Picture these scenarios: Co-workers email each other about their secret competitive new business. A product manager who was passed over for a promotion exposes his company’s engineering plan on a social media site.
An ex-employee took plans for a new product to a competitor.
This same scenario repeats itself in businesses all over the world—putting companies at risk. The issue is compliance plus cost: the need to protect your company against the high financial risk of non-compliance, while simultaneously avoiding overspending on compliance solutions.
It may be too late for these companies, but not for you and your constituents if you are smart about using
Controlling the Risk
The largest financial threat is a successful investigation ending in expensive fines and customer loss.
The Association of Corporate Counsel surveyed over 1300 in-house counsel in 41 countries about their top work concerns. The GCs’ priority concern was complying with governmental regulations and cross-border requirements.
In the survey, one third of General Counsels reported that regulators had targeted their companies within the last two years. The remaining GCs indicated that it was just a matter of time until they were also targeted.
If keeping up with regulations is painful, the price for not doing so is worse. Corporations may lose hundreds of thousands to millions of dollars not only in fines, but also in lost business rising from negative press. Reputational hits and customer lawsuits can be massive.
Cutting the Cost
Legal and compliance teams are tasked with protecting the enterprise against severe losses. However, the price tag of ongoing compliance is already expensive. Corporate data is growing fast, and potentially non-compliant activities may occur all over the enterprise. Many compliance departments can only do so much with current budgets and staffing levels, and noncompliant activities can go unreported for months and years.
Take the recent embezzlement in South Korea, where a European company’s employee allegedly absconded with
$100 million. If this company had implemented a data analytics compliance platform, there is a much higher chance
it could have proactively identified financial irregularities in the South Korean office.
The Analytics Safeguard
The key to improving compliance and cutting costs may reside in new data analytics approaches that augment existing litigation and traditional enterprise risk management tools to better detect and pinpoint signs of risk. Advanced analytic platforms are capable of consolidating massive data from multiple sources, both structured and unstructured, from different vendors and data vaults. It applies up to billions of prior compliance classifications made by human experts, and proactively recognizes non-compliant data (and patterns) as they are happening.
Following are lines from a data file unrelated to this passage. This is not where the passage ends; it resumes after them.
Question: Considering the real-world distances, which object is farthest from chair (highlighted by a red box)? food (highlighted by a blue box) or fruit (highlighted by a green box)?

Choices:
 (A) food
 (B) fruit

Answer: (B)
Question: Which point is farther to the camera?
Data analytics offers tremendous opportunity to pinpoint risk while avoiding compliance overspend: once a lesson
is learned, the algorithms never forget. Currently, the difficulty in re-using past analysis and decisions across legal
and compliance matters leads to inefficient processes, significant replication of work, inconsistent analysis, and wasted money and time. Highly specialized analysts also limit the ability to identify patterns of non-compliance across the organization. Finally, these traditional approaches are reactive in nature – based on past events (like when it’s too late, and litigation has already hit). If current staff do not know about suspicious communications or what they’re looking for to detect signs of non-compliance, then they will not know to run an analysis–and the risk continues to lurk.
Here’s the bottom line: the platform’s machine learning, automation, scalability, and high performance yield up to
60% cost savings over traditional compliance review methods.
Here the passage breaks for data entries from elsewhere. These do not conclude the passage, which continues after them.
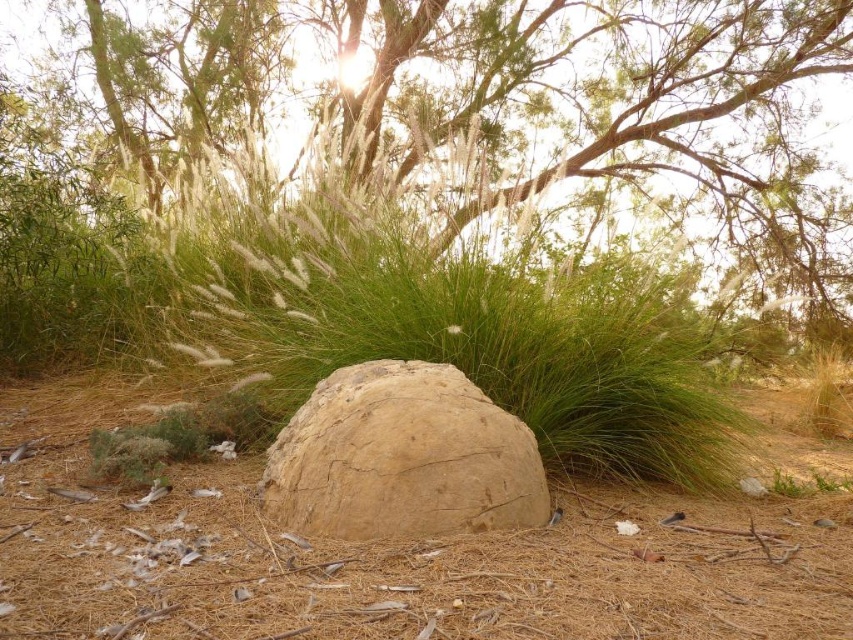
Question: Which point is closer to the camera taking this photo?

Choices:
 (A) (57, 109)
 (B) (643, 365)
 (C) (538, 506)

Answer: (C)

Question: Does green leafy tree at upper center have a smaller size compared to brown rough boulder at center?

Choices:
 (A) no
 (B) yes

Answer: (A)

Question: Among these objects, which one is nearest to the camera?

Choices:
 (A) green grass at center
 (B) green leafy tree at upper center

Answer: (B)

Question: Which point is closer to the camera?

Choices:
 (A) green leafy tree at upper center
 (B) brown rough boulder at center
 (C) green grass at center

Answer: (B)

Question: Can you confirm if green leafy tree at upper center is thinner than green grass at center?

Choices:
 (A) yes
 (B) no

Answer: (B)

Question: Is green grass at center bigger than brown rough boulder at center?

Choices:
 (A) no
 (B) yes

Answer: (A)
For Example, Keeping up with the SEC
In 2016, the SEC took on 868 cases, 63 more cases than in 2015 and over 100 more than in 2014. Its investigations yielded orders and judgments in the amount of $4 billion.
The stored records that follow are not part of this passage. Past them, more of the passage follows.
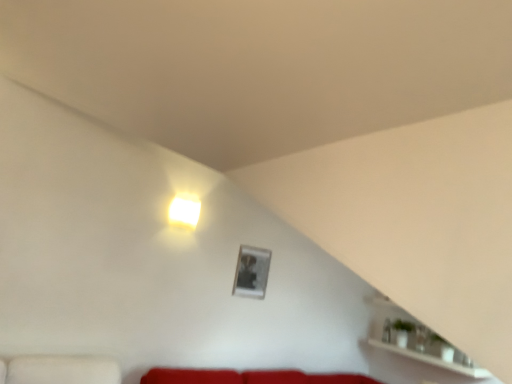
Describe the element at coordinates (251, 272) in the screenshot. The image size is (512, 384). I see `metallic silver picture frame at upper center` at that location.

Identify the location of white glossy shelf at lower right. (416, 341).

This screenshot has width=512, height=384. I want to click on metallic silver picture frame at upper center, so 251,272.

Is metallic silver picture frame at upper center not close to white glossy cube at upper center?

metallic silver picture frame at upper center is actually quite close to white glossy cube at upper center.

Is metallic silver picture frame at upper center to the right of white glossy cube at upper center from the viewer's perspective?

Yes, metallic silver picture frame at upper center is to the right of white glossy cube at upper center.

Does metallic silver picture frame at upper center have a lesser height compared to white glossy cube at upper center?

No, metallic silver picture frame at upper center is not shorter than white glossy cube at upper center.

Is metallic silver picture frame at upper center looking in the opposite direction of white glossy cube at upper center?

No, metallic silver picture frame at upper center is not facing the opposite direction of white glossy cube at upper center.

Is white glossy cube at upper center closer to the viewer compared to metallic silver picture frame at upper center?

Yes, the depth of white glossy cube at upper center is less than that of metallic silver picture frame at upper center.

Can you confirm if white glossy cube at upper center is smaller than metallic silver picture frame at upper center?

Actually, white glossy cube at upper center might be larger than metallic silver picture frame at upper center.

Is point (192, 204) positioned before point (256, 289)?

Yes, point (192, 204) is closer to viewer.

Is white glossy cube at upper center facing towards metallic silver picture frame at upper center?

No, white glossy cube at upper center is not facing towards metallic silver picture frame at upper center.

Is white glossy shelf at lower right shorter than metallic silver picture frame at upper center?

Indeed, white glossy shelf at lower right has a lesser height compared to metallic silver picture frame at upper center.

From a real-world perspective, which is physically below, white glossy shelf at lower right or metallic silver picture frame at upper center?

From a 3D spatial view, white glossy shelf at lower right is below.

Is white glossy shelf at lower right looking in the opposite direction of metallic silver picture frame at upper center?

That's not correct — white glossy shelf at lower right is not looking away from metallic silver picture frame at upper center.

Considering the points (406, 316) and (256, 284), which point is behind, point (406, 316) or point (256, 284)?

Positioned behind is point (406, 316).

Is metallic silver picture frame at upper center wider or thinner than white glossy shelf at lower right?

Clearly, metallic silver picture frame at upper center has less width compared to white glossy shelf at lower right.

Which is less distant, (244, 262) or (469, 374)?

Point (244, 262) is positioned farther from the camera compared to point (469, 374).

Is white glossy shelf at lower right surrounded by metallic silver picture frame at upper center?

→ No, white glossy shelf at lower right is not inside metallic silver picture frame at upper center.

Based on the photo, considering the relative sizes of metallic silver picture frame at upper center and white glossy shelf at lower right in the image provided, is metallic silver picture frame at upper center smaller than white glossy shelf at lower right?

Correct, metallic silver picture frame at upper center occupies less space than white glossy shelf at lower right.

Can you tell me how much white glossy cube at upper center and white glossy shelf at lower right differ in facing direction?

white glossy cube at upper center and white glossy shelf at lower right are facing 89.4 degrees away from each other.

Is white glossy cube at upper center taller or shorter than white glossy shelf at lower right?

white glossy cube at upper center is shorter than white glossy shelf at lower right.

Looking at this image, is the depth of white glossy cube at upper center less than that of white glossy shelf at lower right?

No.

Which object is positioned more to the right, white glossy cube at upper center or white glossy shelf at lower right?

white glossy shelf at lower right.

From the image's perspective, is white glossy shelf at lower right located above or below white glossy cube at upper center?

white glossy shelf at lower right is below white glossy cube at upper center.

Is point (403, 312) farther from viewer compared to point (191, 197)?

Yes.

Where is `picture frame on the right of white glossy cube at upper center`? picture frame on the right of white glossy cube at upper center is located at coordinates (251, 272).

There is a metallic silver picture frame at upper center. Where is `lamp above it (from a real-world perspective)`? The width and height of the screenshot is (512, 384). lamp above it (from a real-world perspective) is located at coordinates (185, 210).

Considering their positions, is white glossy cube at upper center positioned closer to white glossy shelf at lower right than metallic silver picture frame at upper center?

metallic silver picture frame at upper center is positioned closer to the anchor white glossy shelf at lower right.

Considering their positions, is metallic silver picture frame at upper center positioned closer to white glossy shelf at lower right than white glossy cube at upper center?

metallic silver picture frame at upper center.

Considering their positions, is white glossy shelf at lower right positioned further to white glossy cube at upper center than metallic silver picture frame at upper center?

The object further to white glossy cube at upper center is white glossy shelf at lower right.

Based on their spatial positions, is white glossy shelf at lower right or white glossy cube at upper center further from metallic silver picture frame at upper center?

white glossy shelf at lower right is further to metallic silver picture frame at upper center.

When comparing their distances from metallic silver picture frame at upper center, does white glossy cube at upper center or white glossy shelf at lower right seem further?

The object further to metallic silver picture frame at upper center is white glossy shelf at lower right.

Estimate the real-world distances between objects in this image. Which object is closer to white glossy cube at upper center, metallic silver picture frame at upper center or white glossy shelf at lower right?

metallic silver picture frame at upper center lies closer to white glossy cube at upper center than the other object.

You are a GUI agent. You are given a task and a screenshot of the screen. Output one action in this format:
    pyautogui.click(x=<x>, y=<y>)
    Task: Click on the picture frame between white glossy cube at upper center and white glossy shelf at lower right from left to right
    Image resolution: width=512 pixels, height=384 pixels.
    Given the screenshot: What is the action you would take?
    (x=251, y=272)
A large part of the SEC’s new track record? Data analytics to locate suspicious transactions and identify patterns from collected data.
If the erring organizations had been using data analytics, they very well might have detected the patterns themselves. Armed with this knowledge they could have remediated the problem before the SEC got involved.
Keeping up with the myriad regulations has always been a hard job, and it’s getting harder thanks to massive data growth and tightening regulations. Corporations can change the game in their favor by using data analytics to proactively analyze and remediate non-compliance. And they can do it at significant savings over manual
procedures — not to mention potentially saving millions of dollars over the lifetime of the solution.